На следующий день я отправился в Сент-Олбанс и проехал через неохраняемые ворота во двор большого особняка поздневикторианской эпохи Гленалмонда. Здесь началась моя работа, которая в итоге продлилась двадцать семь лет.
Глава 4
Немного о себе
Это книга о Киме Филби, о том, каким его знал я, и о том, как и где пересекались наши с ним жизненные пути. Но теперь я должен отступить от основного повествования, чтобы немного больше рассказать о себе. Ведь, возможно, читатель уже задавался вопросом: кто этот человек? что связывало их с Кимом? почему Филби пытался вовлечь его сначала в УСО, а затем в СИС? был ли здесь какой-нибудь скрытый мотив? В статьях Sunday Times, опубликованных в 1967 году, высказывалось предположение, что я, возможно, сознательно или бессознательно, сыграл роль на одном из этапов реализации его честолюбивых замыслов в Секретной службе. То, что это могло поразить других, мне самому не приходило в голову до того, как я ознакомился с содержанием вышеупомянутых статей. Но теперь я понимаю, что эти предположения в целом не лишены оснований.
Отчасти это было связано с моим собственным образованием, квалификацией, способностями и складом ума. Выходит, мне придется рассказать о себе, даже отчасти похвалиться. Обещаю, впрочем, что мое отступление будет недолгим.

### Задание
Перепишите слово в слово кусок из отрывка о Киме Филби, начиная со слов «На следующий день» и дальше вплоть до слов «двадцать семь лет.».

### Собранные данные
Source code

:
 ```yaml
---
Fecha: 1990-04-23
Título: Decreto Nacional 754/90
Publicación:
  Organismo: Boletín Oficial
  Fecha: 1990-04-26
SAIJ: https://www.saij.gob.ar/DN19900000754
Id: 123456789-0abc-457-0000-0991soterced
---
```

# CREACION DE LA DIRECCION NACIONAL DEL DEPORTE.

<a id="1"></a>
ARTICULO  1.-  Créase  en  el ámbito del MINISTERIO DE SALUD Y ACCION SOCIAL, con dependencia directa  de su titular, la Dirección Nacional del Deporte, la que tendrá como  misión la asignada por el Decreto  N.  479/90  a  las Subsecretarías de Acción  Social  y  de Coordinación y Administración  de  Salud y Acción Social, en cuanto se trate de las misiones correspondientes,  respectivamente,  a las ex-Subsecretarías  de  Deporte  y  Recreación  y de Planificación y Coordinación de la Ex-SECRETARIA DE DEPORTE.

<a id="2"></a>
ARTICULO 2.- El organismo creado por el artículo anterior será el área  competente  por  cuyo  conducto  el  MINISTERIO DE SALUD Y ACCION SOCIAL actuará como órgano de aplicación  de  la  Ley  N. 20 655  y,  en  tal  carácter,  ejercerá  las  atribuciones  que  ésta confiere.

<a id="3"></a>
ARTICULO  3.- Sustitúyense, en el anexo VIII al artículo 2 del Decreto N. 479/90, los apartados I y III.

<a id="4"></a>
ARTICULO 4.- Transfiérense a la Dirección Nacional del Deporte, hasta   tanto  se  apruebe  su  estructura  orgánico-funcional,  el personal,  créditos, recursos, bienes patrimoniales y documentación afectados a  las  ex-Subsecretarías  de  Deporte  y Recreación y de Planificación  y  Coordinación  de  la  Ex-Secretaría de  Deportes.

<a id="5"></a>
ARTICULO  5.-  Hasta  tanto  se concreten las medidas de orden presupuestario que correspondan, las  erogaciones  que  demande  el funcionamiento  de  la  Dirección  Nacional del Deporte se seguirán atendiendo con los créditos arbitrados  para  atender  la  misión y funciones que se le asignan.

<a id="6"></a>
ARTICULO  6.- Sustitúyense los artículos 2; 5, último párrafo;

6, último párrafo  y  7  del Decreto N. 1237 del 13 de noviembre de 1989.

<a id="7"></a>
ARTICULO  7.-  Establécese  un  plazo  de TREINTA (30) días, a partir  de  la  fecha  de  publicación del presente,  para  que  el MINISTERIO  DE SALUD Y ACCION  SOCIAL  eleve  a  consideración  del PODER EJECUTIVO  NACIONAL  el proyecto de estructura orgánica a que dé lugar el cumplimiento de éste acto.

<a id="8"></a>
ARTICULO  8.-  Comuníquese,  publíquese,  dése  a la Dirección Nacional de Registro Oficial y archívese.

### Ответ
На следующий день я отправился в Сент-Олбанс и проехал через неохраняемые ворота во двор большого особняка поздневикторианской эпохи Гленалмонда. Здесь началась моя работа, которая в итоге продлилась двадцать семь лет.